Il précise que cette non-conformité est susceptible, à elle seule, d’expliquer les désordres. Il n’est pas démontré l’existence d’une autre cause étrangère, ni d’un vice de conception imputable à un tiers, ni d’un défaut d’entretien. Les défenderesses ne produisent aucun élément technique contradictoire au soutien de leur contestation.
Il y a lieu dans ces conditions de retenir que les désordres trouvent leur origine dans une non-conformité d’exécution des ouvrages de cloisons et plafonds, imputable à la société [X], et que ces désordres rendent l’ouvrage impropre à sa destination. La responsabilité décennale de la société [X] est donc engagée sur le fondement de l’article 1792 du code civil. Il n’y a pas lieu d’examiner subsidiairement le fondement de l’article 1231-1 du code civil.
En sa qualité d’assureur de responsabilité décennale de la société [X], la société AXA FRANCE IARD est tenue de garantir les conséquences financières de cette responsabilité, dans la limite des garanties contractuelles, non discutées en l’espèce.
Sur les travaux de reprise et le choix entre les solutions n° 1 et n° 2
Le principe de la réparation intégrale impose que le maître de l’ouvrage soit replacé dans la situation où il se serait trouvé si l’ouvrage avait été livré sans vice, sans perte ni profit pour lui.

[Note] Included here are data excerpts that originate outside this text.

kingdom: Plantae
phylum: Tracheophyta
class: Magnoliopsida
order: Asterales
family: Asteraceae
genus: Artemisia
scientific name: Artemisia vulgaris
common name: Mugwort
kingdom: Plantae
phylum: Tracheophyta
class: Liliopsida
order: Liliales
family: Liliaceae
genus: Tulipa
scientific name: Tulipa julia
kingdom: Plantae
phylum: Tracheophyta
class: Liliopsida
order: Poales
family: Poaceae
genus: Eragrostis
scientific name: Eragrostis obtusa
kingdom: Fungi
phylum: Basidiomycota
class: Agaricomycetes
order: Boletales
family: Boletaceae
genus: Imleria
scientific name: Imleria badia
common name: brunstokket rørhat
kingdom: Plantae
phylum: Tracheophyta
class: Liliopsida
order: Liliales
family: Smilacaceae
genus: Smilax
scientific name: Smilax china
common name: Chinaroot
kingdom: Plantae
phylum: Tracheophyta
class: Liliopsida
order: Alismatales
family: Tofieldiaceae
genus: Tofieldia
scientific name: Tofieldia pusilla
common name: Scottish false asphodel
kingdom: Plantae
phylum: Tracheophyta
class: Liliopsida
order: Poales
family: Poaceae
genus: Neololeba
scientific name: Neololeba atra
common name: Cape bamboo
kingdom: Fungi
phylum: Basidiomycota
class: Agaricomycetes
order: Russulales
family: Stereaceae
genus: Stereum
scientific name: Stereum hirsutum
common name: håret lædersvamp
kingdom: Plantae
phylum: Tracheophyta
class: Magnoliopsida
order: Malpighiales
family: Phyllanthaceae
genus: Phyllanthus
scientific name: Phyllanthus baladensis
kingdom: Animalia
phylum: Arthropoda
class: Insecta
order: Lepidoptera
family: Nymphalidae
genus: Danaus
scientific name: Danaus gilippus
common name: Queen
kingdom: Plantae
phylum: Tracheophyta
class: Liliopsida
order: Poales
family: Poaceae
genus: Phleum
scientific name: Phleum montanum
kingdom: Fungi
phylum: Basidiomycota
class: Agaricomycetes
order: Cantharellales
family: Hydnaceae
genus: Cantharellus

En matière de garantie décennale, la réparation doit être complète et pérenne, sans que la victime ait à supporter l’aléa d’une solution technique incertaine.
L’expert judiciaire a envisagé deux solutions.
La première, dite solution n° 1, consiste en une intervention par l’extérieur en deux phases, avec mise en place de suspentes complémentaires puis, si nécessaire de pannes supplémentaires. Il indique qu’il considère souhaitable de privilégier une intervention par l’extérieur afin de ne pas pénaliser pendant deux mois l’habitabilité de l’étage, et précise que de nombreux sinistres similaires ont été traités sans démontage des plafonds. Il mentionne toutefois un aléa, en ce sens que la disparition définitive des nuisances n’est pas assurée, la seconde phase n’étant envisagée qu’en cas de persistance des bruits. Le coût de cette solution est évalué à 17 294,23 euros TTC, sur la base notamment d’un devis de la société PANIER.
La seconde, dite solution n° 2 consiste en une intervention par l’intérieur, impliquant la dépose des plafonds et des aménagements de l’étage, puis leur réfection complète. Cette solution plus lourde en termes de gêne pour les occupants, mettra fin de façon certaine aux désordres selon l’expert, en permettant une reprise intégrale de l’ossature et des suspentes. Elle est évaluée par l’expert à 41 200 euros TTC pour les travaux principaux, auxquels s’ajoutent des prestations annexes (peinture, électricité, déménagement, protections, nettoyage, maîtrise d’œuvre), chiffrées dans son rapport.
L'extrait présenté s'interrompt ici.